The legislation was unveiled in June as a way to coordinate the disparate research efforts of the nascent technology across the public, private and academic sectors.
The bill now only needs President Trump’s signature to become law. The Trump administration has been a keen quantum advocate, pushing forward the national quantum agenda by issuing a National Strategic Overview for Quantum Information Science (QIS).
Race for quantum dominance
The administration views the quantum sector as the next key technological differentiator; a view shared by China, whose $10 billion investment in quantum dwarfs the commitment proposed in the US bill. Russia is also pushing hard to improve its own quantum capabilities.
The US’s quantum strategy was introduced at a White House summit in September. At the summit, the Department of Energy announced it would pour $218 billion into 85 quantum research projects, with the National Science Foundation pledging $31 million to funding research projects.
In attendance were Google, IBM and Intel, who are all developing their own qubit systems. Google is working on its Bristlecone processor, Intel on Tangle Lake, its 49-Qubit processor, and IBM on the Q Network.
“US leadership in quantum information science is essential to national security and economic competitiveness,” Jim Clarke, director of Quantum Hardware division at Intel told Data Center Dynamics.

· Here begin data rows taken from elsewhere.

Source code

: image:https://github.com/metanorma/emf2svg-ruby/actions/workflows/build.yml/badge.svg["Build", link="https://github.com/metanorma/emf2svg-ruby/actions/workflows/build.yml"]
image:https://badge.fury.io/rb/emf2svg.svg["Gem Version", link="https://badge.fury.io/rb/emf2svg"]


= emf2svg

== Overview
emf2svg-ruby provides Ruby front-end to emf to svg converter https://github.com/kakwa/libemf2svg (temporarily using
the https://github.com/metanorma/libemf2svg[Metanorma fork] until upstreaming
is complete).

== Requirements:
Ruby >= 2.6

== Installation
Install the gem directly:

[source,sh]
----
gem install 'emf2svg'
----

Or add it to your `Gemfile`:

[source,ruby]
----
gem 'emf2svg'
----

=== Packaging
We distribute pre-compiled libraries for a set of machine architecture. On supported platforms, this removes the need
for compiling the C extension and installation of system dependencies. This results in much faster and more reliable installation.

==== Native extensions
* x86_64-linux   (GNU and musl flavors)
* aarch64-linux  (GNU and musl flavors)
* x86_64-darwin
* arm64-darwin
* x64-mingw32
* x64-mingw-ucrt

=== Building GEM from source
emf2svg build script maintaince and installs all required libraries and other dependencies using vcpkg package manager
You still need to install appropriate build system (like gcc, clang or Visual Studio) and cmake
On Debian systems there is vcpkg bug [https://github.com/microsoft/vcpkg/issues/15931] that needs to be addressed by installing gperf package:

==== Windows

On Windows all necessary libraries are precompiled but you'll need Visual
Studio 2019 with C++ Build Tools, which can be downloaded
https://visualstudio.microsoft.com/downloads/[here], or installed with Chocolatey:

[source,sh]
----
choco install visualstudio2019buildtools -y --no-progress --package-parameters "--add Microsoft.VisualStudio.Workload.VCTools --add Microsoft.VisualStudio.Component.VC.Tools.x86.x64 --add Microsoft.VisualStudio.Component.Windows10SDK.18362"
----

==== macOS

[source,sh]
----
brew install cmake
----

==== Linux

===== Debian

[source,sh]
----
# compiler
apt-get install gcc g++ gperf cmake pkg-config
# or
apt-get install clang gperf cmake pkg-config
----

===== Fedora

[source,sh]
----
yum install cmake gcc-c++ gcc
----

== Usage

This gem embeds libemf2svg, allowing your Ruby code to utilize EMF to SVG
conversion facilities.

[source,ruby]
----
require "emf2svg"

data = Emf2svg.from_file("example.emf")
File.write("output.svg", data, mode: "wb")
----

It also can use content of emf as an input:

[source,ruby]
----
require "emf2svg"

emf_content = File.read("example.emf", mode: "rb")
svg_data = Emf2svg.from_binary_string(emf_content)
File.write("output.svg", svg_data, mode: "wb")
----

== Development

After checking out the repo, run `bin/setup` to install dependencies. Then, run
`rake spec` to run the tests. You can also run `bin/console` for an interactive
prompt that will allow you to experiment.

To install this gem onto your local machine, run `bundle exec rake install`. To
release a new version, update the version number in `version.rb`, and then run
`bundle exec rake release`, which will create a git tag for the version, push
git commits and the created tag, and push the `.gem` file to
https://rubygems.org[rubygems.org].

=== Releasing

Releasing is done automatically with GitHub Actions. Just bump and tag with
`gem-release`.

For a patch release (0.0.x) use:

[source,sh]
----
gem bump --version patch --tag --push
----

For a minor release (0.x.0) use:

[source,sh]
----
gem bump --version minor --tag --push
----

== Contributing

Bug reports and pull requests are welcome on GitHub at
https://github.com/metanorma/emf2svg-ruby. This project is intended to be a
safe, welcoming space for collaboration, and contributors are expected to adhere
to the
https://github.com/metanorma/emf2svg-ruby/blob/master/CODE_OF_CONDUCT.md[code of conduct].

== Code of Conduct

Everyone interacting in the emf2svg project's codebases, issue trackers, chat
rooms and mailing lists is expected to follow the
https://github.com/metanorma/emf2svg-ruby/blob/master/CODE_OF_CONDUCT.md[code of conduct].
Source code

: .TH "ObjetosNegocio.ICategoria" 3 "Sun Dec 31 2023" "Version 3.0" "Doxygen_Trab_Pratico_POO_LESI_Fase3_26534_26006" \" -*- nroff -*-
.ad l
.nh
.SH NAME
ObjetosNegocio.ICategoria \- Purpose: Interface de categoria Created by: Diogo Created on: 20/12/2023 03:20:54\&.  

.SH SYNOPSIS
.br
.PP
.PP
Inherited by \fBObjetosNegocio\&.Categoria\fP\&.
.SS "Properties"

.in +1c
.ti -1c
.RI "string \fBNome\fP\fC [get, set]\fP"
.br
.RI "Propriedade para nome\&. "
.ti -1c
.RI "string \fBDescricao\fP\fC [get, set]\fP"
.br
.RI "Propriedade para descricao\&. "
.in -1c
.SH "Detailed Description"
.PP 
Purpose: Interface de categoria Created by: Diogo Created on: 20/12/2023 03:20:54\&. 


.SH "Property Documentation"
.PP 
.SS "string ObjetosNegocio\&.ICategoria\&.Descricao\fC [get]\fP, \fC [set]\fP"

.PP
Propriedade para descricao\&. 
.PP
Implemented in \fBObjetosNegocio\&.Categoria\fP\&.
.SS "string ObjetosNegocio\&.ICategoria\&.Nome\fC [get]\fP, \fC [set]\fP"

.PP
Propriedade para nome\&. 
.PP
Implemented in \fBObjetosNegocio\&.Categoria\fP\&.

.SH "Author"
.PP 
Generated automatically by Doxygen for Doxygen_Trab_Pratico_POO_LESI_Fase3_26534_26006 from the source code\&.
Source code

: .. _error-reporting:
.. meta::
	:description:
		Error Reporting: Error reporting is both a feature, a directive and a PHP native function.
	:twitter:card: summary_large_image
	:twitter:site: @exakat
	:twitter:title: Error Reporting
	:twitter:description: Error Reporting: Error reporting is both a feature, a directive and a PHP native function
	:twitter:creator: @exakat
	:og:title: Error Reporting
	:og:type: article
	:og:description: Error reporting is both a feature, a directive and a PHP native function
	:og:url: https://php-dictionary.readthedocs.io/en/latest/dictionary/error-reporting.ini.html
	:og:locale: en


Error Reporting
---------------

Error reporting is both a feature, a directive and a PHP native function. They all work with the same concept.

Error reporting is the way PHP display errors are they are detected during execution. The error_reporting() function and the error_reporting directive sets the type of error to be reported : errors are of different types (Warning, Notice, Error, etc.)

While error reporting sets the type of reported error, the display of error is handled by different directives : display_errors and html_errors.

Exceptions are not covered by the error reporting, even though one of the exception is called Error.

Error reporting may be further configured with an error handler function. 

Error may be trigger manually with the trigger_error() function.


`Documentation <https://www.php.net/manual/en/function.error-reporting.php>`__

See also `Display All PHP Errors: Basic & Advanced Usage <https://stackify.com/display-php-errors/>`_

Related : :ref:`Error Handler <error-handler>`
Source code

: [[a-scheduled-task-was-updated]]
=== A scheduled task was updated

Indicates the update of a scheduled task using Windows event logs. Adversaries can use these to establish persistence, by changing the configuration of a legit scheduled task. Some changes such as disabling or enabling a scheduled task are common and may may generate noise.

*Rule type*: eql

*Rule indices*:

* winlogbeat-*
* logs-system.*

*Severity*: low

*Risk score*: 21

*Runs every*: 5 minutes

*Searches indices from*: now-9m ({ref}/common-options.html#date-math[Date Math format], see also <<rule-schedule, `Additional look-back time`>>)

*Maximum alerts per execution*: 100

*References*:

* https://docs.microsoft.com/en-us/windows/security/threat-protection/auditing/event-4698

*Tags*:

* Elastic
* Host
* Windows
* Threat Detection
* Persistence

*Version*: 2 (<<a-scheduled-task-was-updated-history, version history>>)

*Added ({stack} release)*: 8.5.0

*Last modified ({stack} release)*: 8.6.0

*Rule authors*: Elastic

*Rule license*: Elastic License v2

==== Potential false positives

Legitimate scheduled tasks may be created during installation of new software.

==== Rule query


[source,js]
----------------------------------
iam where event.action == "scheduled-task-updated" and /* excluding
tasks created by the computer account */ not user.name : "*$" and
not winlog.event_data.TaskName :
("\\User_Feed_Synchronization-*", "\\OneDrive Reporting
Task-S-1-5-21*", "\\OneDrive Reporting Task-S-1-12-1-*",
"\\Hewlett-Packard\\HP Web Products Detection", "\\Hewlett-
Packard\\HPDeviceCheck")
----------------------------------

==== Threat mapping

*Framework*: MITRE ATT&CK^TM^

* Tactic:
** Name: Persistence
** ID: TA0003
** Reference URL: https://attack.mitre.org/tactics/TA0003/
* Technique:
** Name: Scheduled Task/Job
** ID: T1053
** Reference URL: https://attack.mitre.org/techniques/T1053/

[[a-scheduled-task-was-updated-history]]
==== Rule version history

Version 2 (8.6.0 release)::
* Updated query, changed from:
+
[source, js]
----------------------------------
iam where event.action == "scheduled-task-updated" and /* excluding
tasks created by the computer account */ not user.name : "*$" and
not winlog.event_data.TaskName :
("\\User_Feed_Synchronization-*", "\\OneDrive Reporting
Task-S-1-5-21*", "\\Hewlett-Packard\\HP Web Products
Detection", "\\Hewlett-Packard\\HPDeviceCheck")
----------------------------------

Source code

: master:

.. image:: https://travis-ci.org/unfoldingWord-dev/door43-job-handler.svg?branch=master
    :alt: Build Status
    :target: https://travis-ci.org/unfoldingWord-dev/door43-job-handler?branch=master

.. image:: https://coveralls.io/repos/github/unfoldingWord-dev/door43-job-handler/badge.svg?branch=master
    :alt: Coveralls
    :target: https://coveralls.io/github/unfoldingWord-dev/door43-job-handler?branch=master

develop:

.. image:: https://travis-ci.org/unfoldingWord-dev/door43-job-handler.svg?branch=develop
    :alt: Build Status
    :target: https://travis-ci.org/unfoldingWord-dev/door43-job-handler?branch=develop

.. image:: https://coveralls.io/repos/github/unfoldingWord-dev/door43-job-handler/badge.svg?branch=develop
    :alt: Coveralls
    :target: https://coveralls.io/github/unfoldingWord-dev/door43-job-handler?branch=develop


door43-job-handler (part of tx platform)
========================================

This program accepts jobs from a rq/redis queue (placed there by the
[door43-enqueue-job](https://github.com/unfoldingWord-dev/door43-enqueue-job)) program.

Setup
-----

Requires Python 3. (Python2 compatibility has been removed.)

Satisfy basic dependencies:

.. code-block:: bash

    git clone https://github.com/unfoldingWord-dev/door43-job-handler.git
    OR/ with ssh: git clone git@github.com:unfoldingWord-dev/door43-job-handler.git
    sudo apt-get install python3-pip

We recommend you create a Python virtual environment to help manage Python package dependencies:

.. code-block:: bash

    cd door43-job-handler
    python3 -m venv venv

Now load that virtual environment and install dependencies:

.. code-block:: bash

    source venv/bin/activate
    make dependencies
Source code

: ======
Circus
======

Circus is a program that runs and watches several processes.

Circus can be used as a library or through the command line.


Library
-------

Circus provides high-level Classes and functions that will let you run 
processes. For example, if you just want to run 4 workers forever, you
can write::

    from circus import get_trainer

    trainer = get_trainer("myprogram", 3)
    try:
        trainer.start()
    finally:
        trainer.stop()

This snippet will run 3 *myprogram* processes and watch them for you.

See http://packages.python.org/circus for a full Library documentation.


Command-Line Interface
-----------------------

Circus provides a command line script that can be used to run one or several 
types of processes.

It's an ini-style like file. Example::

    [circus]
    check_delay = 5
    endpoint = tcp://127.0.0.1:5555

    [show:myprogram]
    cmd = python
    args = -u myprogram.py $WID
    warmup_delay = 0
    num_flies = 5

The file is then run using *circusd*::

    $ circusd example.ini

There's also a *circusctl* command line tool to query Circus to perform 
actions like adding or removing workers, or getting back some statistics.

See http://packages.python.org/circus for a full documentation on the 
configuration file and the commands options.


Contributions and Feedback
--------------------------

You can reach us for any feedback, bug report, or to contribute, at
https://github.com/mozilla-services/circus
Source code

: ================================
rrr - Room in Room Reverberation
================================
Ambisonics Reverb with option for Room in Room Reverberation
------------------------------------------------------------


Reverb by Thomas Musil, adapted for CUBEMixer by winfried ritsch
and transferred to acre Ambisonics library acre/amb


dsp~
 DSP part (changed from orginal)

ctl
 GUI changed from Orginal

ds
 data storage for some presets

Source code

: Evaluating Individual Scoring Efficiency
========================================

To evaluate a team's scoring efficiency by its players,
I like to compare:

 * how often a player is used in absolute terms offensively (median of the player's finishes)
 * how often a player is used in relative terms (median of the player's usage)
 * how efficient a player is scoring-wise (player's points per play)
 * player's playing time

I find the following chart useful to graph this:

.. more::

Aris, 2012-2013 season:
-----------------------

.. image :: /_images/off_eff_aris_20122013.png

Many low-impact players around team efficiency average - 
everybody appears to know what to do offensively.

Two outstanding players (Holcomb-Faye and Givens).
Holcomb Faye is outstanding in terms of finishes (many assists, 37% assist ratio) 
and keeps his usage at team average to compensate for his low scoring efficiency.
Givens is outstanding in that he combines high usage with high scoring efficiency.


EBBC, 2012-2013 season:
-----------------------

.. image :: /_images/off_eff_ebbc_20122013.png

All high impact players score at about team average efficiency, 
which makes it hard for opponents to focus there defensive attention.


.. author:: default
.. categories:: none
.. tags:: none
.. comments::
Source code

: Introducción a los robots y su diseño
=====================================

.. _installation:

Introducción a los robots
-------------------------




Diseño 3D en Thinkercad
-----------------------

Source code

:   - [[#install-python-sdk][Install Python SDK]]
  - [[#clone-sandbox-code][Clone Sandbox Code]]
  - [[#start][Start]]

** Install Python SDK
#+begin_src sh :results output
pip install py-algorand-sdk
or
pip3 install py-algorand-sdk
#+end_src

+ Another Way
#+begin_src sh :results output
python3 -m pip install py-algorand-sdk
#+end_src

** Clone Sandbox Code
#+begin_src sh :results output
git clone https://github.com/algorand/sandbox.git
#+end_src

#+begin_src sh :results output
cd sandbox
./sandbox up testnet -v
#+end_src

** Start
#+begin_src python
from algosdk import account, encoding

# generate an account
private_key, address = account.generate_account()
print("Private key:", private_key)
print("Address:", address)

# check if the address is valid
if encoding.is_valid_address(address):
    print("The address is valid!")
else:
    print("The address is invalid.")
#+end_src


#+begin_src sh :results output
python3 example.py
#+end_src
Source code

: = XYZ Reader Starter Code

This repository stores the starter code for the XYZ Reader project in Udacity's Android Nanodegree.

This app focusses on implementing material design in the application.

“Quantum computing has the potential to tackle problems conventional computers can’t handle, which is why nations around the world are racing to win the modern-day space race.
By exploiting the laws of physics, quantum computers will be able to create more effective drugs to fight diseases, streamline traffic control, better predict weather patterns and model climate change, and help develop artificial intelligence solutions to various societal problems.”
While quantum computing has the potential to transform all areas of IT, critics have warned the area is still largely theoretical, arguing it will be a long time before quantum hardware becomes commercially and logistically viable.